En bref, que ce soit « arbre » ou « plug anal », le monument provisoire qui a provoqué autant de remous, présentait de grandes qualités de sculpture américaine et contemporaine avec sa surface-couleur immaculée et industrielle en forme hyper-minimale. On peut citer des artistes de cette lignée comme Donald Judd, Dan Flavin, Jeff Koons, ou encore le plus jeune Aaron Young, etc. Quand Paul McCarthy disait que c’est un objet en forme abstraite, il doit avoir dit la vérité. Ainsi l’artiste Donald Judd écrit dans son fameux article de 1965, « Specific Objects » que la tri-dimensionnalité forme de l’espace réel, qu’il faut éliminer la question de l’illusionnisme – une des reliques les plus discutables de l’art européen.
Selon Judd, les œuvres sont des « objets spécifiques » dont la vocation est de procurer à l’espace qui les environne une configuration particulière.

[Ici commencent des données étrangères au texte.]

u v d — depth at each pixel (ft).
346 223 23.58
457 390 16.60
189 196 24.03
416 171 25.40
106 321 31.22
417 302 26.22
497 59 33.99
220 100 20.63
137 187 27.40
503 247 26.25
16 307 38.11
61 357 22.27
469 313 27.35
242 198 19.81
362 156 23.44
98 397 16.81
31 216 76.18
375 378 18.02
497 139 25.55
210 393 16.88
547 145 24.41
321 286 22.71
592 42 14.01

L’art américain cherchait ainsi depuis plusieurs décennies un espace plus puissant et spécifique que la peinture et la sculpture conventionnelles. A partir de là, tout pouvait devenir en trois dimensions ; toutes les figures peuvent être régulières ou irrégulières ; tout matériel pouvait être utilisé, peint ou non. Surtout dans cette nouvelle tradition, forme, image, couleur et surface ne font plus qu’un.

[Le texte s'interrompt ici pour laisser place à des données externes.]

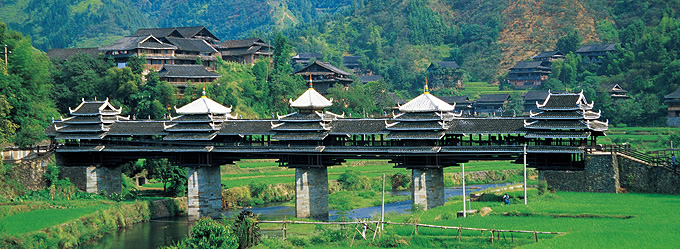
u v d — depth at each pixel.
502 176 153.12
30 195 107.69
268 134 107.94
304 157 107.62
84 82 179.00
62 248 83.75
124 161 119.06
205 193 112.38
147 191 128.38
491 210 86.38
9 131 127.75
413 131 102.19
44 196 108.00
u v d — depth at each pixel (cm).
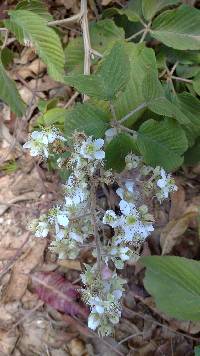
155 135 20
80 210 19
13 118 28
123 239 19
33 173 27
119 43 19
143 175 21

En somme, l’oeuvre de Paul McCarthy s’inscrit clairement dans cette lignée de l’art américain. Il n’est donc pas juste de dire, comme le font certains professionnels déçus de l’art contemporain, que l’oeuvre de Paul Mccarthy était du n’importe quoi. On peut au contraire la regarder comme une réponse, stylisée, pop et redoutablement efficace adreséée à la culture française par l’art contemporain américain.
A part cela, tous les arguments concernant l’implication sexuelle ne valent pas d’être discutés ici. Le même “plug” était installé sur le parvis de l’Art Basel et personne ne le trouvait humiliant ni offensif. L’art est aussi une pratique qui produit le risque et le défi. Le “Tree” de McCarthy sur la place Vendôme aurait pu être un très beau début de dialogue non seulement entre l’ancien et le nouveau monde incarnés par la France et l’Amérique, mais aussi pour tout le monde.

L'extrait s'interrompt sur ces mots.